Kubernetes API server has a 99th percentile latency of {{ $value }} seconds for {{ $labels.verb }} {{ $labels.resource }}.

Alert Rule

alert: KubernetesApiServerLatency
annotations:
  description: |-
    Kubernetes API server has a 99th percentile latency of {{ $value }} seconds for {{ $labels.verb }} {{ $labels.resource }}.
      VALUE = {{ $value }}
      LABELS = {{ $labels }}    
  runbook: https://srerun.github.io/prometheus-alerts/runbooks/kubestate-exporter/kubernetesapiserverlatency/
  summary: Kubernetes API server latency (instance {{ $labels.instance }})
expr: histogram_quantile(0.99, sum(rate(apiserver_request_duration_seconds_bucket{verb!~&#34;(?:CONNECT|WATCHLIST|WATCH|PROXY)&#34;}
  [10m])) WITHOUT (subresource)) &gt; 1
for: 2m
labels:
  severity: warning

Here is a runbook for the KubernetesApiServerLatency alert:

Meaning #

The KubernetesApiServerLatency alert is triggered when the 99th percentile latency of the Kubernetes API server exceeds 1 second over a 10-minute period.
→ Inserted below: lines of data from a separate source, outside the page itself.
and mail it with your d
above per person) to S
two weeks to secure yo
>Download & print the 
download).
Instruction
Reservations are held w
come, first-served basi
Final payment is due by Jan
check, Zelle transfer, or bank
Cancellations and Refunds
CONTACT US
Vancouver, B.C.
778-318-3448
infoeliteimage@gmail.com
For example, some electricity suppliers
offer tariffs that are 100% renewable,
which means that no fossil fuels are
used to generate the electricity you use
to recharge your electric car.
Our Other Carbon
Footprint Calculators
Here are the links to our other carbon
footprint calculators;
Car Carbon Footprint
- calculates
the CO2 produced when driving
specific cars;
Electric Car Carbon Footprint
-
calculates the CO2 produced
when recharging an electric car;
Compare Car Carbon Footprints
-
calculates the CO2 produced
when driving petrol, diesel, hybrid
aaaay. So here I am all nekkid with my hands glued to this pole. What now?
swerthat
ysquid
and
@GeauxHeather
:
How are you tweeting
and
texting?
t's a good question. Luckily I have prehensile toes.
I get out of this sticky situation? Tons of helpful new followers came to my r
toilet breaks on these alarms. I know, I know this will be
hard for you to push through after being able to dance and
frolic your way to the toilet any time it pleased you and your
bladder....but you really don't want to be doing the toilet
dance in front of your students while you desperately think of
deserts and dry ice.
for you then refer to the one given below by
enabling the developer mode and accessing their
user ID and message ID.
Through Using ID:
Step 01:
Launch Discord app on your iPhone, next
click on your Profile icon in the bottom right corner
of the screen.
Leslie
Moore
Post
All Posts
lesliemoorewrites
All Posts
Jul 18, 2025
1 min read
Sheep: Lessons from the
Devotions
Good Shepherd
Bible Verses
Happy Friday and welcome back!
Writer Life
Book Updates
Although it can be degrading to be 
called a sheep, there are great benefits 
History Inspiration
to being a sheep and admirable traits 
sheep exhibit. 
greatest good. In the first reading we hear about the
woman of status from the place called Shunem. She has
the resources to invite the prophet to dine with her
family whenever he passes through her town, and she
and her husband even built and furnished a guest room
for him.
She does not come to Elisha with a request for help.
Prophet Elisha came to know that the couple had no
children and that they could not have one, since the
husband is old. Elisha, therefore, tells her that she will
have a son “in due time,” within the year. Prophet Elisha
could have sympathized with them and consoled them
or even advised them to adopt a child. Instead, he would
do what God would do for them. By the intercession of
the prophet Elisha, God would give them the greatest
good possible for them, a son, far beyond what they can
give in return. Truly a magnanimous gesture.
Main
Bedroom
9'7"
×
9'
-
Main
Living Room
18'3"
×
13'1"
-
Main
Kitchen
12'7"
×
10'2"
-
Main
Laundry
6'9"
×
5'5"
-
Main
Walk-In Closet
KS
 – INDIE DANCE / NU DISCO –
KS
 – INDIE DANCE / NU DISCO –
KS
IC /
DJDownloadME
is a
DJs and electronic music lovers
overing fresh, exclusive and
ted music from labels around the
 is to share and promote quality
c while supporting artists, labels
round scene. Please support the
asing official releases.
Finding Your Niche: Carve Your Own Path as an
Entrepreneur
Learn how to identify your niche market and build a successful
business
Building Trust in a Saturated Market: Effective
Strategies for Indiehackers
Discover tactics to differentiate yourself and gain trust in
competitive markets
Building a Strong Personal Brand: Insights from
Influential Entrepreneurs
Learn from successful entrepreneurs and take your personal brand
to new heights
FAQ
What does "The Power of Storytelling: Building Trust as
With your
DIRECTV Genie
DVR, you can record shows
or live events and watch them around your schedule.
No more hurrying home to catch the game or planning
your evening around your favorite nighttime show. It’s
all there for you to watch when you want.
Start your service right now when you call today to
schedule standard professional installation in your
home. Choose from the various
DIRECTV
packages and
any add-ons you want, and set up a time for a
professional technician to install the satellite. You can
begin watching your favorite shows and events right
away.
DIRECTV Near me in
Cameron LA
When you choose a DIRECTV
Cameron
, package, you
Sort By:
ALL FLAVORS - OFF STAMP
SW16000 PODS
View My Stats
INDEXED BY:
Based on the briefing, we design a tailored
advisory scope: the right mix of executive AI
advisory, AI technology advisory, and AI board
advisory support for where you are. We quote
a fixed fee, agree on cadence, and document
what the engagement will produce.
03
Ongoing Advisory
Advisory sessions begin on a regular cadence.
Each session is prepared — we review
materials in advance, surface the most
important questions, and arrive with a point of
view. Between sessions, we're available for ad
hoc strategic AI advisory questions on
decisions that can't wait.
This means that a significant portion of API requests are taking longer than expected to process, which can impact the performance and responsiveness of the Kubernetes cluster.

Impact #

A high latency in the Kubernetes API server can have several impacts on the cluster and its users:

Increased response times for kubectl commands and other API requests
Delays in pod scheduling and deployment
Impact on the overall performance and responsiveness of the cluster
Frustration and decreased productivity for cluster users

Diagnosis #

To diagnose the root cause of the high latency, follow these steps:

Check the API server logs for errors or unusual patterns
Verify that the API server is not overloaded or under-provisioned
Check the latency of specific API requests using kubectl get --raw /apis/<resource>
Investigate any recent changes or deployments that may be causing the latency
Use tools like kubectl top or kubectl describe to monitor API server performance and resource utilization

Mitigation #

To mitigate the high latency, follow these steps:

Investigate and resolve any underlying issues: Address any errors, overload, or under-provisioning of the API server
Optimize API server configuration: Adjust API server settings to improve performance, such as increasing the number of workers or adjusting the request timeout
Implement caching or latency-reducing mechanisms: Consider implementing caching mechanisms, such as Cluster Autoscaler, to reduce the load on the API server
Monitor and alert on API server performance: Set up additional monitoring and alerting to quickly detect and respond to API server performance issues
Consider scaling or upgrading the API server: If the latency persists, consider scaling or upgrading the API server to improve performance and responsiveness.